» ARBEITSAUFTRAG 1: Was sollen die neuen Fachkräfte laut dem ausgewählten Text in den Ballungsräumen finden?
» ARBEITSAUFTRAG 2: Zitieren Sie aus dem ausgewählten Text wörtlich die Passage zwischen „Für mehr Fachkräfte: Wohnraum“ und „in seinem Statement.“, beide eingeschlossen.

Für mehr Fachkräfte: Wohnraum und Kinderbetreuung forcieren

Kommentar

ZEW-Ökonom Martin Lange zur zweiten Phase des Fachkräfteeinwanderungsgesetzes

„Die Politik muss die Infrastruktur in Ballungsräumen stärker ausbauen, damit die neuen Fachkräfte ausreichend bezahlbaren Wohnraum und eine gute Kinderbetreuung finden“, fordert ZEW-Ökonom Dr. Martin Lange in seinem Statement.

» ZU PRÜFENDE EINTRÄGE:
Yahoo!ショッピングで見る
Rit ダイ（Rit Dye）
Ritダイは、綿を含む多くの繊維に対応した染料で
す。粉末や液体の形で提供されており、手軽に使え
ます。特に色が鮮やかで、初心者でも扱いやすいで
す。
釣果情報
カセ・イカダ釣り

---

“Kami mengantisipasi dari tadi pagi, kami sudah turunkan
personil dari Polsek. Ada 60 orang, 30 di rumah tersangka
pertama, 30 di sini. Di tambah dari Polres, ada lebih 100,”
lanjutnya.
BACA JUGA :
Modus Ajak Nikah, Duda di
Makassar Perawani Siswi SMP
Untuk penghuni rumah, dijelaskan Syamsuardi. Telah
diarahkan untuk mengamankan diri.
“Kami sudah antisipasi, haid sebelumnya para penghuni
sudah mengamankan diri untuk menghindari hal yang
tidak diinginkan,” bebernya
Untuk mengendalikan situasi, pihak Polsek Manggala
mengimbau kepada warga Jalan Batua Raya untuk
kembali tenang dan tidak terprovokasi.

» ANTWORTFELD 1: Ausreichend bezahlbaren Wohnraum und eine gute Kinderbetreuung.

» ANTWORTFELD 2:
Für mehr Fachkräfte: Wohnraum und Kinderbetreuung forcieren

Kommentar

ZEW-Ökonom Martin Lange zur zweiten Phase des Fachkräfteeinwanderungsgesetzes

„Die Politik muss die Infrastruktur in Ballungsräumen stärker ausbauen, damit die neuen Fachkräfte ausreichend bezahlbaren Wohnraum und eine gute Kinderbetreuung finden“, fordert ZEW-Ökonom Dr. Martin Lange in seinem Statement.